I approached the drugstore from the left, out of view of Edie’s window, and then peered through the yellowed plate glass toward a partly open door in back. Toward the sliver of light that had attracted me. In that brighter back room I could see a bed and a sink. A shadow played across the white sheets on the bed as something or someone moved between it and the light source. There was another light source back there, too, but the second seemed to vacillate, and for whatever odd reason the words lava lamp came to mind. Meanwhile, the only light within the store itself emanated from the flickering glass display case containing, from what I could tell, cigars, film, electric razors and women’s compacts. Despite the dimness, I was certain there was no pharmacy here, only racks of nonprescription remedies, and sundries like rubbing alcohol, peroxide, vitamins, rental videos, and processed junk food snacks. Stacked in one corner were cases of various soft drinks and beers. In another corner, an ancient Pepsi cooler abutted the end of the display case. It was the kind of cooler that weighed a t
on, requiring you to pull your bottle up through a metal gate. Frozen overhead were three dust-caked fans, their long aluminum blades as motionless as petrified bat wings.
I had just started to turn away when the sole resident of the back room suddenly appeared in the doorway. He saw me immediately, and momentarily arrested himself in place. Framed in the light as the door swung wider behind him, his silhouette revealed the man to be tall, muscular, perhaps in his late thirties, wearing a tank top tee shirt and cutoff blue jeans with frayed bottoms. For a full three seconds we both stood transfixed, looking at each other. But then his body language changed, and I sensed he regarded me with only casual curiosity, as though observing an undersized Mako behind the Plexiglas of a holding tank. On the television now visible behind him at the foot of the bed, a pornographic movie utilized a swimming pool setting for an orgy scene.

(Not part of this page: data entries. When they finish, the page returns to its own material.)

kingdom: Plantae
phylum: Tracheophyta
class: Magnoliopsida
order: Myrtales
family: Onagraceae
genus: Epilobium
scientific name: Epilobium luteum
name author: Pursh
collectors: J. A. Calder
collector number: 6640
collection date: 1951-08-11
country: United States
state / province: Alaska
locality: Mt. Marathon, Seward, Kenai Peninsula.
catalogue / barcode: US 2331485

I lifted my hand in a stoic wave, and then watched as this back room tenant seemed to work the stiffness out of his fingers, contemplating whether to return the acknowledgment. Instead of waving back, he then chose to walk toward me with a indifferent gliding gait, stopping halfway to light up a cigarette with a stick match, the sulfur flare of it lending brief life to his otherwise hidden eyes. I wasn’t sure what I saw in those eyes, but it didn’t register as caution or fear. And yet now he had stopped, as if he’d made a mistake. Or maybe he was waiting to see what I’d do next?
I knocked twice sharply on the window.
At that, the man blew smoke at me. The smoke drifted out like the slow-mo blast of a shotgun. Then he seemed to come to a decision, and shuffled quickly all the way to the door. His eyes studied mine with a reptilian-like magnetism. Another long three seconds without motion as I considered the possibilities of the man—the broad, vacant face, the V-shaped neck, the well developed arms and upper body, which gave way to a slight paunch. He was a hairy ape, too. In the U of his drooping tank top grew a clot of bunched black hair. The stuff was alive on his arms, thick on his legs, and probably grew in his ears too. It had almost connected his eyebrows.